TEXT SHOWN:
An ethical study of the impact hedonistic-utilitarianism exerts on the philosophy and practice of physician-assisted suicide.

Ashlock, Larry Coleman (2005). An ethical study of the impact hedonistic-utilitarianism exerts on the philosophy and practice of physician-assisted suicide. PhD thesis The Open University.

DOI: https://doi.org/10.21954/ou.ro.0000fe53

Abstract

Terminal illness and the prospect of a painful and protracted dying process created new medical realities for Western culture in recent decades. Patients challenged traditional medical canons against medical killing by requesting changes in laws to allow physician assistance with suicide (PAS). This challenge occurred within a broader cultural context where core principles of medical common morality (beneficence, patient autonomy, and justice) were questioned.

SUPPLIED INFORMATION:
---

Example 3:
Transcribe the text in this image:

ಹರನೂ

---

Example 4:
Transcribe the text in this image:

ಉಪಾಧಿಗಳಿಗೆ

TASKS TO PERFORM:
**A.** According to the thesis abstract, which three core principles of medical common morality were questioned?
**B.** Translate this sentence from the thesis abstract into Spanish: "Patients challenged traditional medical canons against medical killing by requesting changes in laws to allow physician assistance with suicide (PAS)."
The data have no connection to the thesis abstract.

EXPECTED RESPONSES:
**A.** Beneficence, patient autonomy, and justice.

**B.** Los pacientes desafiaron los cánones médicos tradicionales contra el homicidio médico al solicitar cambios en las leyes que permitieran la asistencia médica al suicidio (PAS).